Thursday, March 22, 2012

Mac Malware Spreads via Topless Photos of Supermodel


If you should "come across" an image of sexy Russian supermodel Irina Shayk, beware. Bad Guys are using R-rated photos of Ms. Shayk to spread Mac malware.

Didn't your mom tell you not to download pictures of naked ladies? But you didn't listen, did you?
It turns out that a group of hackers is taking advantage of that common mistake and snaring Mac users in a malware trap baited with pictures of a topless Sports Illustrated swimsuit model.
The lady in question is Russian model Irina Shayk; the malware is OSX/Imuler-B, a Trojan horse, according to Graham Cluley, who blogs for Sophos , a security vendor. If you yield to temptation and click the tainted photo of Ms. Shayk, the malware launches an application that opens a backdoor to your computer and uploads private information to a remote Web server, he says. It can also take screenshots and send them to the server, another security firm found.
Although malware that targets Macs isn't as common as Windows malware, Mac users who think they are immune are simply wrong. The Mac OS is not immune to attack, and one of the main reasons it isn't targeted more often is that hackers prefer to attack the platform with the most users. And that's Windows.
The increasing popularity of Macs and mobile devices running Apple's iOS has led to an increase in iOS and Mac attacks. And like attacks directed at Windows, attacks against Macs often use social engineering to snare victims. By social engineering, I mean a ploy that tricks a user into thinking he or she is clicking on a file from a business or person they know, or a trick that plays upon greed (You've won $1 million!) or curiosity, or in this case, lust--or at least a desire to see unclothed females.
It appears that the malware was first discovered by researchers from Intego, a company that specializes in Mac security. "Two samples were found, both in zip archives: 'Pictures and the Article of Renzin' and 'FHM Feb Cover Girl Irina Shayk H-Res' In both cases, an application was included among the various files, with an icon making it look like an image," Intego reported in its security blog. 
The hackers are taking advantage of a default setting in the Mac OS X Finder, whereby file extensions are not displayed. "Users double-click on the application to launch the malware, which quickly deletes itself, replacing the original application with a real JPEG image corresponding to the one that was an application, and displays this image in the user’s default image viewer. There is no visible trace of the application after this point," according to Intego's website.
In addition to the usual advice not to click on stuff from people you don't know, Intego had a very specific tip for Mac users: Go into the Finder's advanced settings and check the box that allows you to view filename extensions.
If you're curious, you can find out all about Irina Shayk with a simple Google search, but do be careful if you come across a site that promises nude photos of the model.

1 comment:

  1. I won't defend Apple on this issue.

    When Apple transitioned from the original Mac OS to to OS X years ago, they blew it when they decided to hide file extensions by default. Extensions had been unnecessary and rarely used on the original Mac OS. They were not prohibited or hidden, -- just ignored. Apple instead had employed a system of file type and creator code metadata that was completely independent from the file name, but was unfortunately not supported by other file systems.
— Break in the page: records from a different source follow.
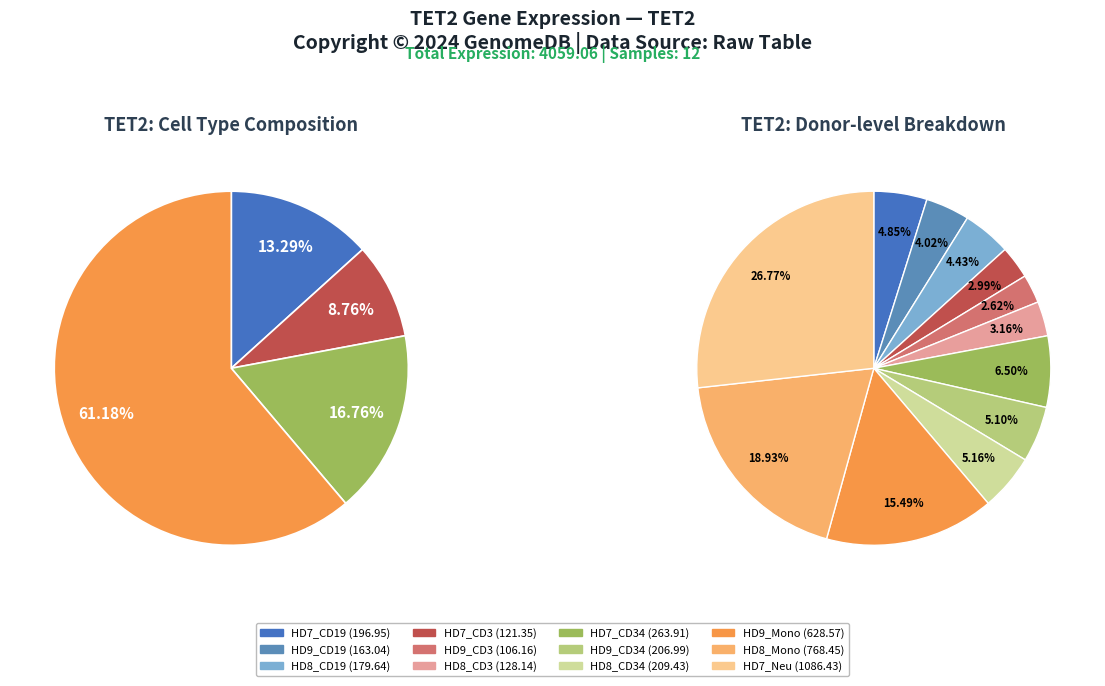

What is the change in value from HD9_CD19 to HD9_Mono?

+465.5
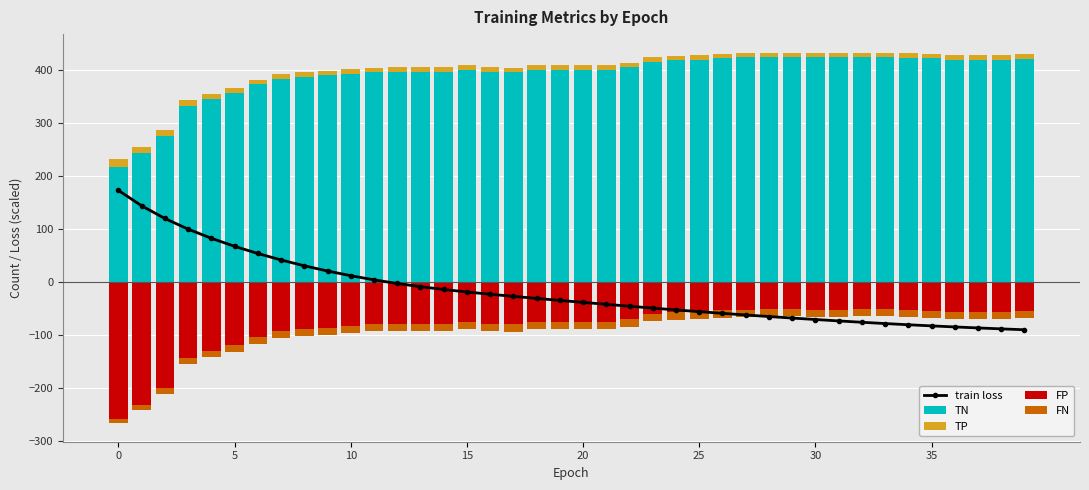

What is the minimum value for TN?

217.0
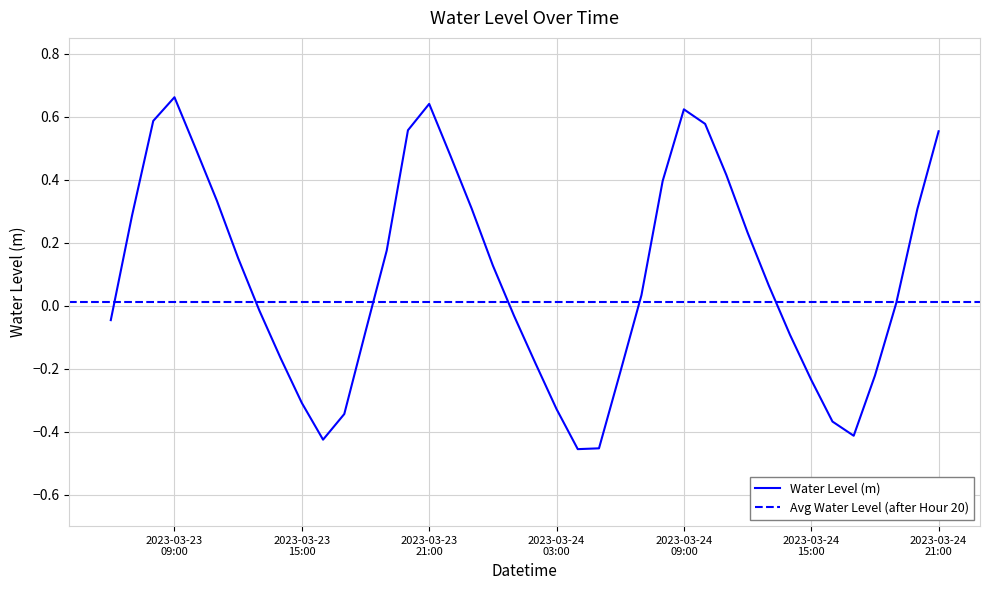

Count the number of values greater than 0.

22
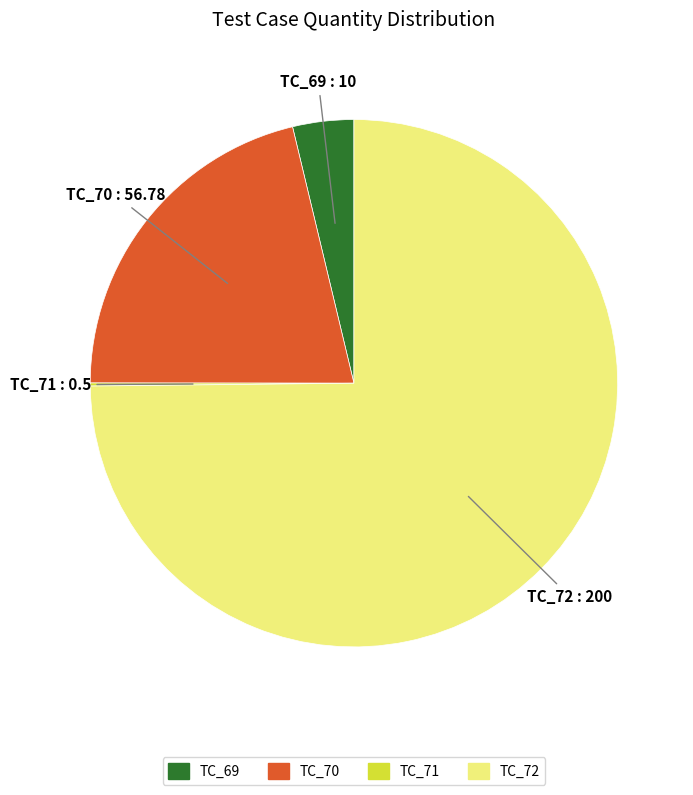

Do TC_70 and TC_72 together represent more than half of the pie?

Yes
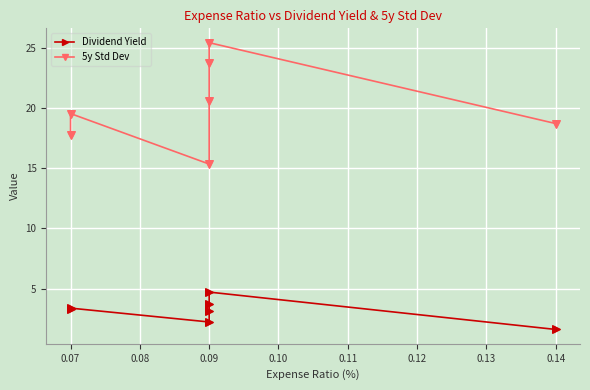

Which series reaches the minimum Y coordinate?

Dividend Yield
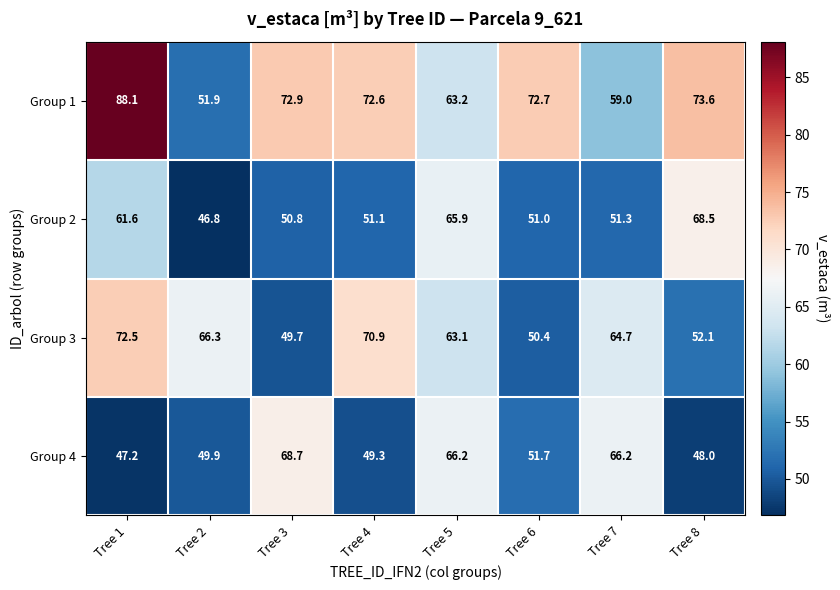

How many data points does each series have?

8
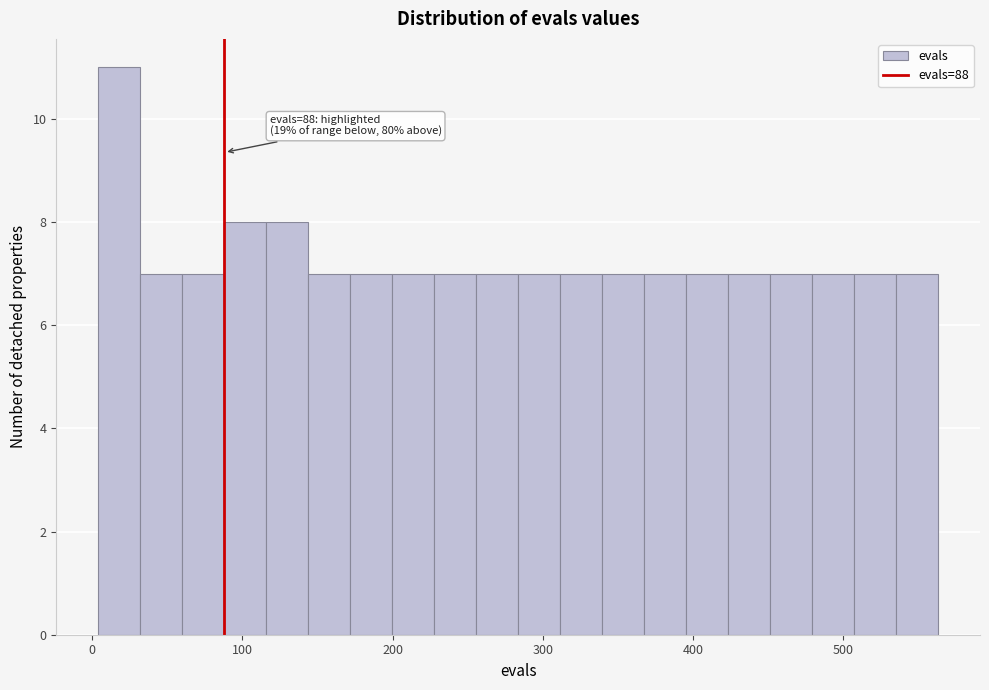

Read against the x-axis, roughly where is the centre of the tallest bar?

20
    OS X took the pragmatic approach of deprecating type and creator codes for Unix legacy reasons, and in order to enhance cross-platform interoperability. It certainly worked, but old timers like myself were horrified. In a misguided attempt to placate us, they hid the extensions by default. Bad move. My problem with extensions had less to do with their ugliness and ease of corruption, and rather that they weren't as powerful as separate type and creator codes.

    True, with file extensions hidden, novices aren't tempted to do silly stuff like trying to change a jpg to a gif simply by editing its file extension, but now we have these exploits that take advantage of the fact that the full filename isn't visible by default.

    Its fine to hide complexity in some cases, but this isn't one of them. I always advise Mac users to show file extensions (ugly and primitive as they are).